## Document segment
[START]
From here, do I try to make educated guesses for a,b, and c? Or do these restrictions give some obvious clues? (I'm sorry if the questions seem easy, I haven't done math in a couple of years, and I'm quite rusty...)

Ray Vickson
Homework Helper
Dearly Missed
Ok, now I have expanded it out as you suggested:
$$p(x)=(ax^2+bx+c)(x^2-14\sqrt{2}x+87)$$
which ends up with:
$$p(x)=(a)x^4+(b-14\sqrt{2}a)x^3+(87a-14\sqrt{2}b+c)x^2+(87b-14\sqrt{2}c)x+87c$$

From here, do I try to make educated guesses for a,b, and c? Or do these restrictions give some obvious clues? (I'm sorry if the questions seem easy, I haven't done math in a couple of years, and I'm quite rusty...)
If you write
$$p(x) = N_4 x^4 + N_3 x^3 + N_2 x^2 + N_1 x + N_0,$$
where the ##N_i## are integers, you can solve for a,b,c in terms of ##N_4,N_3,N_2##. Then you can use those formulas to express ##N_0## and ##N_1## in terms of ##N_4,N_3,N_2##. By requiring that ##N_0## and ##N_1## be integers, this will greatly restrict the possible values of ##N_2,N_3,N_4##. Try it and see! (Admittedly, I used the computer algebra package Maple to do all the work, but I guess you might be able to do it using Wolfram Alpha---available freely on-line. Even doing it by hand is not too bad.)
[END]
## Entries supplied
[START]
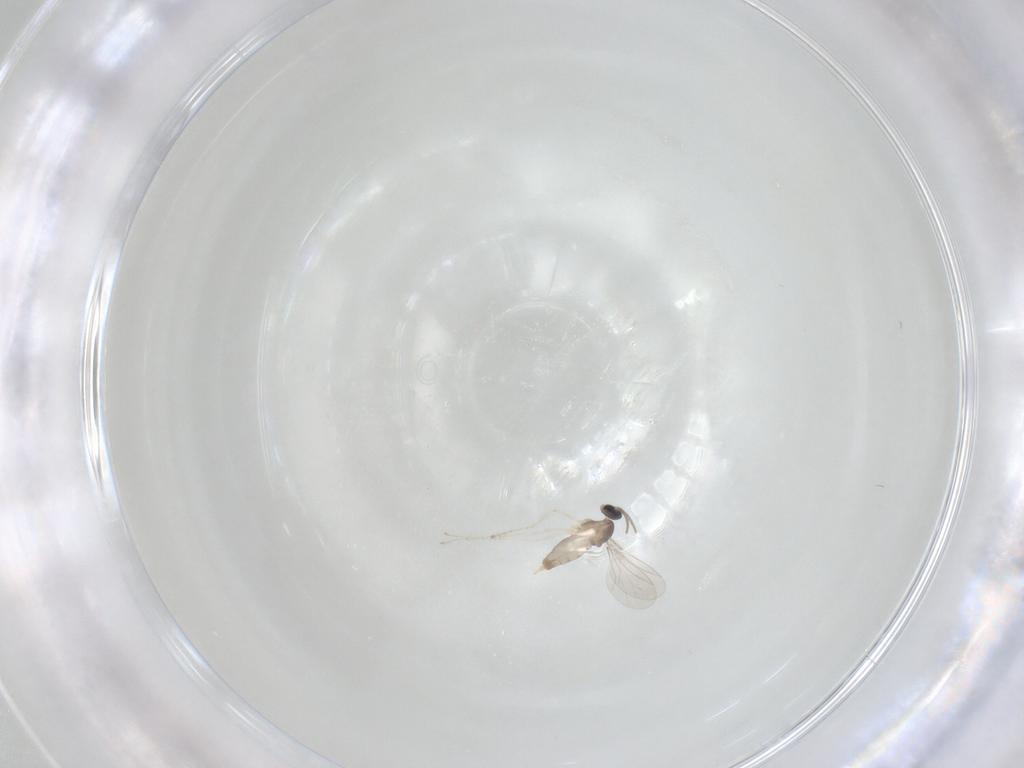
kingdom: Animalia
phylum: Arthropoda
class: Insecta
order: Diptera
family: Cecidomyiidae
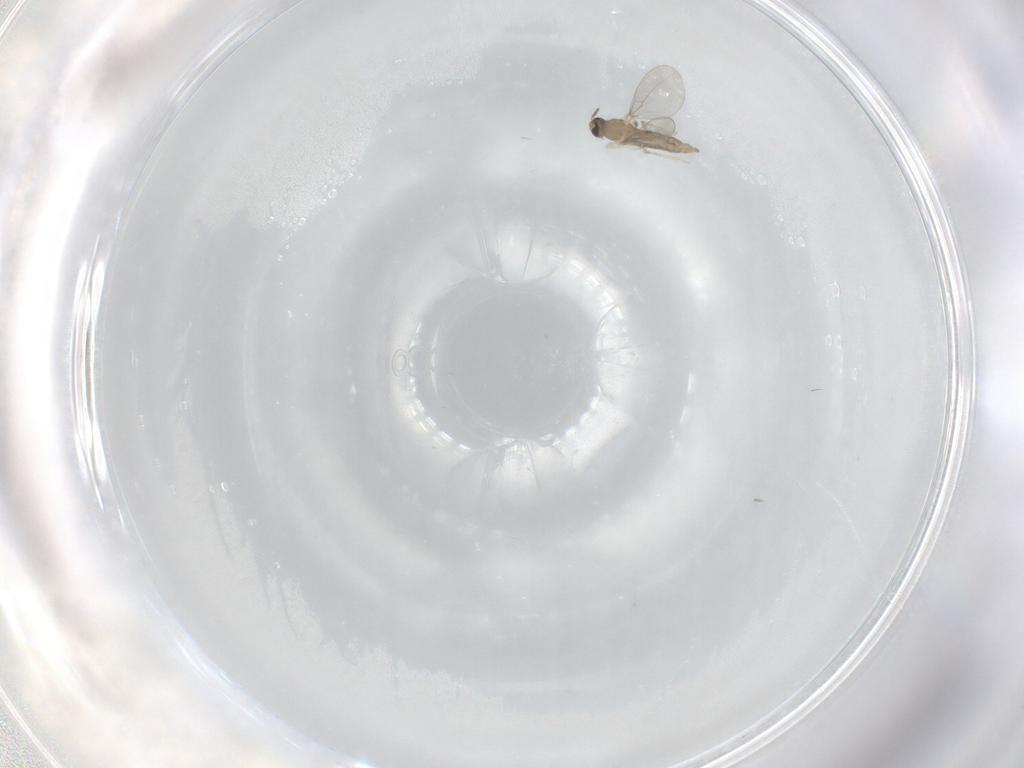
[END]
## Your tasks
a) List every coefficient symbol that appears in the general form of p(x) given in the polynomial discussion.
b) Retype the polynomial discussion between "If you write" and "not too bad.)", inclusive.

## Answer list
a) N_4, N_3, N_2, N_1, N_0

b)
If you write
$$p(x) = N_4 x^4 + N_3 x^3 + N_2 x^2 + N_1 x + N_0,$$
where the ##N_i## are integers, you can solve for a,b,c in terms of ##N_4,N_3,N_2##. Then you can use those formulas to express ##N_0## and ##N_1## in terms of ##N_4,N_3,N_2##. By requiring that ##N_0## and ##N_1## be integers, this will greatly restrict the possible values of ##N_2,N_3,N_4##. Try it and see! (Admittedly, I used the computer algebra package Maple to do all the work, but I guess you might be able to do it using Wolfram Alpha---available freely on-line. Even doing it by hand is not too bad.)